So they are calling Goldman Sachs “Little Brother”….
By “they” I mean the Goldman alum who have acted as TV pundits, bloggers or commentators on the firm in the past three days. Over the weekend they received repeated phone calls from their alma mater telling them to desist.
“Hey you’ll play fair, won’t you?” the voice from Goldman has said, “gently,” but according to one recipient ever so “slightly menacingly” over the phone.
“I mean we did great business with your new firm, so you won’t be knocking us on TV, will you? You know we are the good guys….”
Good guys? More like Goodfellas….
One very indignant recipient of these calls phoned me Monday morning.

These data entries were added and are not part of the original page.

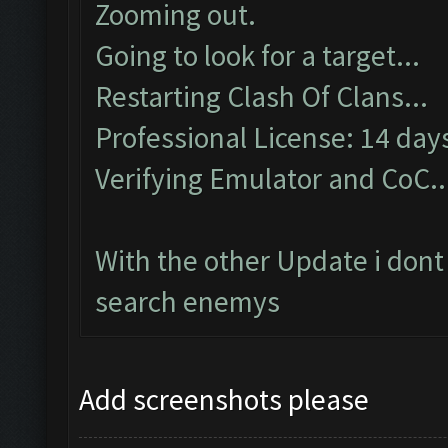
Zooming out.
Going to look for a target...
Restarting Clash Of Clans...
Professional License: 14 days
Verifying Emulator and CoC..
With the other Update i dont
search enemys
Add screenshots please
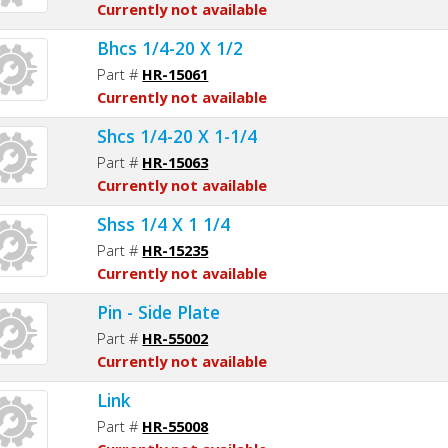
Currently not available
Bhcs 1/4-20 X 1/2
Part #
HR-15061
Currently not available
Shcs 1/4-20 X 1-1/4
Part #
HR-15063
Currently not available
Shss 1/4 X 1 1/4
Part #
HR-15235
Currently not available
Pin - Side Plate
Part #
HR-55002
Currently not available
Link
Part #
HR-55008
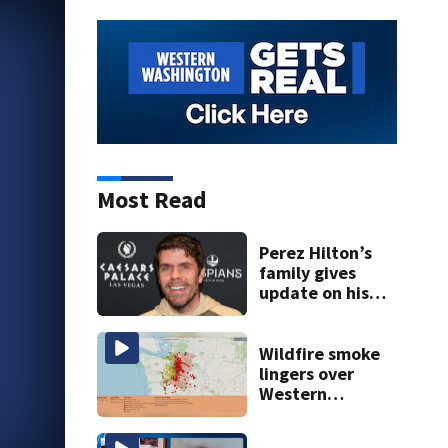
Most Read
Perez Hilton’s
family gives
update on his
condition
Wildfire smoke
lingers over
Western
Washington: When
will it clear?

“They’ve been calling me all weekend, gently pressuring me, trying to control what I say about the firm on television. They haven’t stated an overt threat but it’s like “little Brother” [as opposed to the dictatorial regime of “Big Brother” in George Orwell’s 1984.]
My source isn’t giving in. “I don’t do business with them any more, so I don’t care. I’m going to say what I think.”

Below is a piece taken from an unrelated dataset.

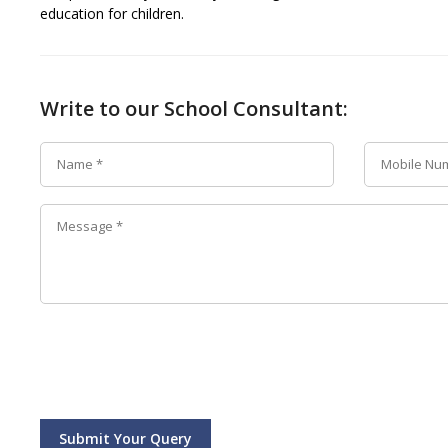
education for children.
Write to our School Consultant:
Submit Your Query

What he thinks is that they are as arrogant as the guys at the former Lehman Brothers and the rest of the securities houses who got hedge-fund envy and as a result ratcheted up their leverage to completely unacceptable levels.

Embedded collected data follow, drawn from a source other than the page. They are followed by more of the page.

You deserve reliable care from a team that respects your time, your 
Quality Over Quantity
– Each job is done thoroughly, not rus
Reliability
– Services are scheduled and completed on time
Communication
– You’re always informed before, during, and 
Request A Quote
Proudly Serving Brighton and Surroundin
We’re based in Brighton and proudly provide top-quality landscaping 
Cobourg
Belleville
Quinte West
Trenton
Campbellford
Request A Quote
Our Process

Even so my source was taken aback by the phone barrage. He’s conferred with other alum and he’s not the only one to have received the calls from the old mother ship. They’ve all been told what to say and repeatedly to “play fair.”
It goes without saying that if Goldman Sachs has done nothing wrong, it shouldn’t need to “control” the words of those who left the firm a long time ago.
Doing this not only affirms its image as deeply arrogant – remember Lloyd Blankfein recently said he was doing “God’s work” – but also deeply sinister.